Allowing women inside Sabarimala temple in Kerala would lead to “immoral activities” and turn the place into a tourist spot like Thailand, the chief of Travancore Devaswom Board, which manages the temple, said, according to the Hindustan Times. His comments came hours after the Supreme Court referred the matter of women’s restricted entry into the inner sanctum of Sabarimala temple to a five-judge Constitution bench.

“If women are allowed, we can’t ensure their security,” Hindustan Times quoted Travancore Devaswom Board chief Prayar Gopalakrishnan as saying. “We will not allow Sabarimala to become Thailand. Even if the court opens its doors, I don’t think self-respecting women will dare to go up to the hill shrine.”

Gopalakrishnan said the restriction for women was a matter of security as well as tradition. “What will be the situation if women between the ages of 10 to 50 have to climb uphill under challenging weather conditions without any safety?” News18 quoted him as saying. “If women are allowed to enter the shrine, women police officers will have to be deputed for security. This will lead to a lot of issues, including immoral activities.”

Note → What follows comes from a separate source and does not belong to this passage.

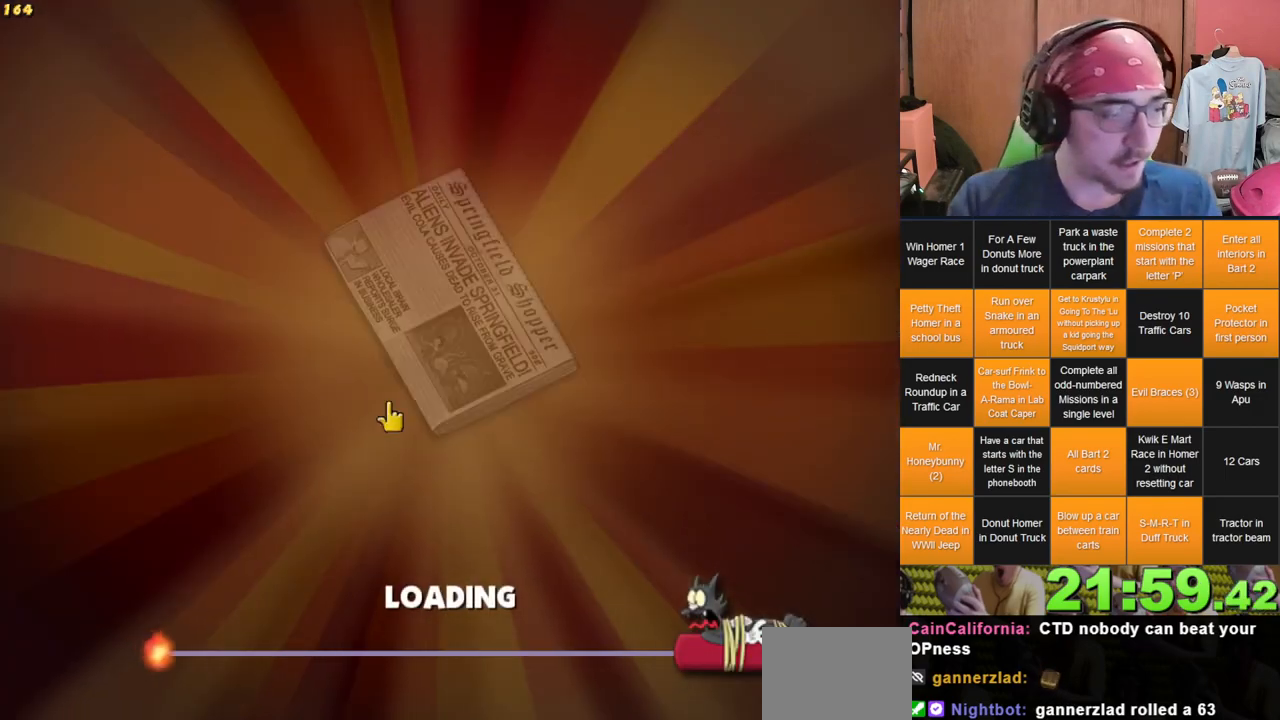
Gameplay with a controller (Xbox layout); each line is a JSON object with the inputs held at the frame after it. "events" lists button and stick changes between this image and that frame as [ms after this image, input, new state], when the widget could be followed in between. Not read: L3 R3 X Y.
{"buttons": [], "left_stick": "center", "right_stick": "center", "events": []}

Kerala Minister for Devaswoms and Tourism Kadakampally Surendran criticised Gopalakrishnan for his comments. In a Facebook post, Surendran claimed that the TDB chief considered women who go to Sabarimala as shameless. He also asked Gopalakrishnan to apologise for his remark.

The temple in Kerala does not allow women between the ages of 10 and 50 to enter its premises. The Travancore Devaswom Board has maintained that the rule is aimed at keeping menstruating women away from the temple as the deity, Lord Ayyappa, is celibate.

The Constitution Bench will decide whether the practice was gender discriminatory and violated the right to equality and religious freedom of women, The Hindu reported. It will also decide whether the restriction qualifies as an “essential religious practice” of the Hindu faith, over which the Supreme Court has no jurisdiction.